The Blueprints of Intelligence: A Functional-Topological Foundation for Perception and Representation
Abstract
Real-world phenomena do not generate arbitrary variability: their signals concentrate on compact, low-variability subsets of functional space, enabling rapid generalisation from few examples. We formalise this principle through a deterministic functional-topological framework in which the set of valid realisations produced by a physical process forms a compact subset of a Banach space, endowed with stable invariants, a finite empirical radius, and an induced continuous perceptual functional. This geometry provides structural constraints on variability, conditions for identifiability, and support for generalisation from sparse evidence.
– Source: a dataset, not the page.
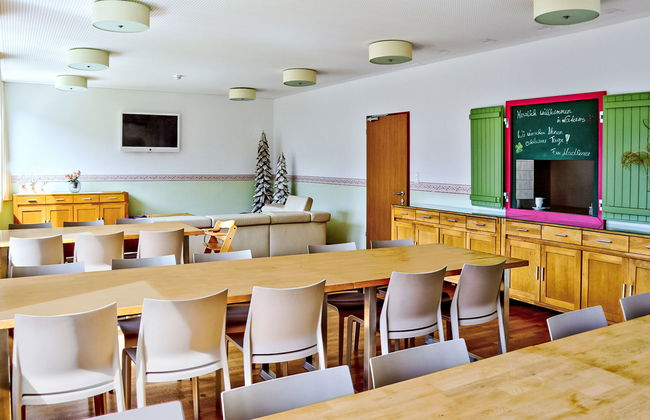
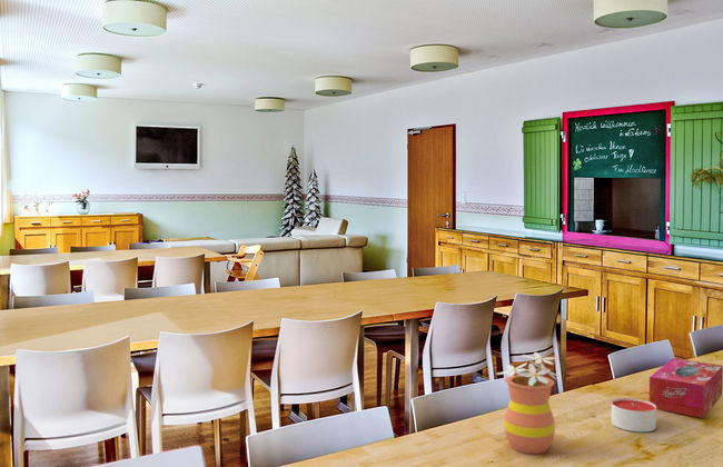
+ candle [611,397,657,433]
+ flowerpot [495,351,559,455]
+ tissue box [648,357,723,419]
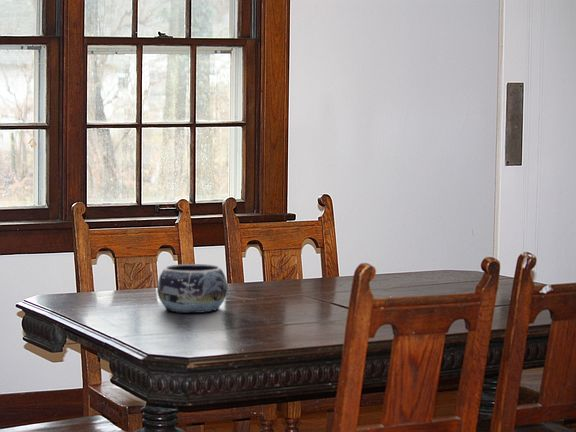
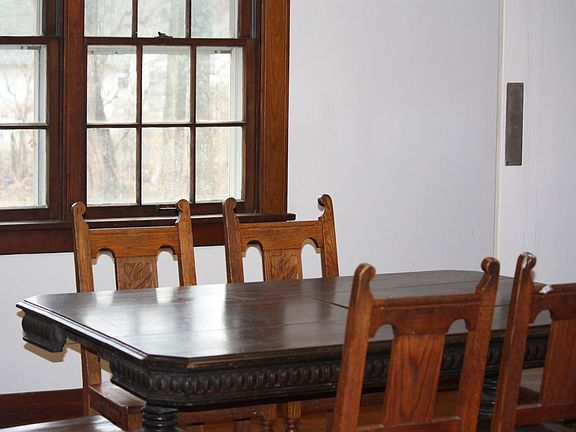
- decorative bowl [156,263,228,314]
We develop this framework and examine its empirical relevance across five real-world domains: electromechanical railway point machines, electrochemical battery discharge, physiological ECG signals, atmospheric solar irradiance, and geophysical tidal cycles. Where available, we also compare real data with corresponding deterministic simulators. Across these domains, the empirical radius and internal Hausdorff stability of the perceptual manifold saturate after surprisingly few samples, indicating that admissible signal families occupy compact, low-variability regions of function space. These results suggest that compact perceptual manifolds provide a useful organising principle for both physical processes and learned representations, and support deterministic functional topology as a promising framework for understanding perception and representation.